The expression $3n + 1$ can be described in the format:

$n \rarr \boxed{\times 3} \rarr \boxed{+1} \rarr 3n+1$

Which can be written more explicitly:

$n \rarr \boxed{\times 3} \rarr 3n \rarr \boxed{+1} \rarr 3n+1$

### Mapping/Arrow Diagram

A rule may be described by a mapping of inputs to its outputs:

$\begin{rcases} 1 \rarr 5 \ 2 \rarr 7 \ 3 \rarr 9 \ 4 \rarr 11 \ 5 \rarr 13 \ 6 \rarr 15 \end{rcases}$ $x \rarr 2x+3$

### Domains

The set of valid input numbers of a function is called its domain while the set of possible output numbers is called its codomain.
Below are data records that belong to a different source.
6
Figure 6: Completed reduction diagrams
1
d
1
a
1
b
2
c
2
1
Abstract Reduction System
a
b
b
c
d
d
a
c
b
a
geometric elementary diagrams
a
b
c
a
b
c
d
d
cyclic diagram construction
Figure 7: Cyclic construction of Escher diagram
Domain and codomain of a function are not always explicit.

## Notation

Functions may be written in a number of ways:

### Functional Notation

Ambiguous notation that implicitly uses the set of real number $\reals$ for its domain and codomain.
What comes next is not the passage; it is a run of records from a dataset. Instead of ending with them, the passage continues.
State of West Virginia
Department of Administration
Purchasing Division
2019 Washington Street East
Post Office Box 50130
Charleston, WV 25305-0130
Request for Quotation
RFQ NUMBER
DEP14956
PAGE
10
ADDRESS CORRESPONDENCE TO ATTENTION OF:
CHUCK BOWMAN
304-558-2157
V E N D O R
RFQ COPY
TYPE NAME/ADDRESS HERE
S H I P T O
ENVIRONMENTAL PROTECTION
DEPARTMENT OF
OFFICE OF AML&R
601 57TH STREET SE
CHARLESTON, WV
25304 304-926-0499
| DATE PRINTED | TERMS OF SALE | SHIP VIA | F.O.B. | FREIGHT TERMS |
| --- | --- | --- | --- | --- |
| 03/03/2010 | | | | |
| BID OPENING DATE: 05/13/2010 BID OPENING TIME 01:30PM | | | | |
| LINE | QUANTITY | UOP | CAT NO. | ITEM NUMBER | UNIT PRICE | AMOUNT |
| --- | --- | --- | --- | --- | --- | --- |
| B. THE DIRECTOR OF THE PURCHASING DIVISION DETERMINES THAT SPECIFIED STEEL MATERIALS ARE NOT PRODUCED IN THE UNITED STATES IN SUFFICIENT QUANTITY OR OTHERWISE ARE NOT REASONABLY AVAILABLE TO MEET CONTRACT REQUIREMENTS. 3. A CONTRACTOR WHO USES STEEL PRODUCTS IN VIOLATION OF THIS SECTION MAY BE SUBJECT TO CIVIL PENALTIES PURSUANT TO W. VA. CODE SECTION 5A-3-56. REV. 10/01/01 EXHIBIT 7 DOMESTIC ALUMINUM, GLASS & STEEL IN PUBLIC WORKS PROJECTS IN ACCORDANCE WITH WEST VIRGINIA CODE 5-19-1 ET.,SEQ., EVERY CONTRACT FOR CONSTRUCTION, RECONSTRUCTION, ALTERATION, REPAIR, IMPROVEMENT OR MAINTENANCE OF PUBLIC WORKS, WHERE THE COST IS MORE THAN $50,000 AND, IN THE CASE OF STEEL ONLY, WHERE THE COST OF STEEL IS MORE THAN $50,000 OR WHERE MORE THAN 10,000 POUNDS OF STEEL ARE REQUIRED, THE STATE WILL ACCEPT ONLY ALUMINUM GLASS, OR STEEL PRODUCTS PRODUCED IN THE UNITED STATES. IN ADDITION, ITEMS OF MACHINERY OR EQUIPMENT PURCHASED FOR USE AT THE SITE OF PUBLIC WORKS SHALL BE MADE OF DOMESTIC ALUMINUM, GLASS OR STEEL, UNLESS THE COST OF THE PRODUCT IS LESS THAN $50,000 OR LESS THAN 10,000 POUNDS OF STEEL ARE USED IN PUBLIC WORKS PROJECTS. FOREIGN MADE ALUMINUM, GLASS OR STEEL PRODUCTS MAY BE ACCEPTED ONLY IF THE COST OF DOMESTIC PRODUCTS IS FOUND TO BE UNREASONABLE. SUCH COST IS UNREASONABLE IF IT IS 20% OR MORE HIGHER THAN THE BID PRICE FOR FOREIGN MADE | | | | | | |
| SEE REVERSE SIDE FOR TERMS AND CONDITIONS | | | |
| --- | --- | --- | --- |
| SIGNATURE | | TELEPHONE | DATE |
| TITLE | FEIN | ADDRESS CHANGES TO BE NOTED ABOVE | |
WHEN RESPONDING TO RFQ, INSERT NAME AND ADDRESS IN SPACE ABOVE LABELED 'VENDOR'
Given the function definition $f(x) = x + 1$

$f(x)$ becomes shorthand for $x + 1$

$f(x)$ is the image of x of $f$

$f(5) = 6$

This notation is ambiguous because $f(x)$ could refer to $f(x) = x + 1$ or an image of $f$ for a certain number if one has previously been declard for $x$.

### Arrow Notation

Also implies a domain and codomain of $\reals$. This notation is used to define rules inline without naming them.

$x \rarr x^2 + 4$

### Index Notation

Is often used instead of functional notation. It uses a subscript instead of parantheses to name its input.

$f_x$

This notation is typically used for sequences of natural numbers.

## Composite Functions

The output of one function $f(x)$ can be directly channeled into the input of another function $g(x)$ by combining their letters.

$f(x) = x + 2$, $g(x) = x^2$

$gf(x) = (x+2)^2$ (the innermost function is applied first)

## Inverse Function

An inverse function runs a function's opposite operations in reverse order.

$n \rarr \boxed{\times 3} \rarr \boxed{+1} \rarr 3n+1$

$n \larr \boxed{\div 3} \larr \boxed{-1} \larr \frac {n-1}{3}$

The inverse to $f(5) = 11$ is $f^{-1}(11) = 5$

$f(x) = x + 6$

$f^{-1} = x - 6$

### Finding the input of a given output

If a function's rule and an output are known, that output can be traced through the function's inverse rule to find its original input (domain).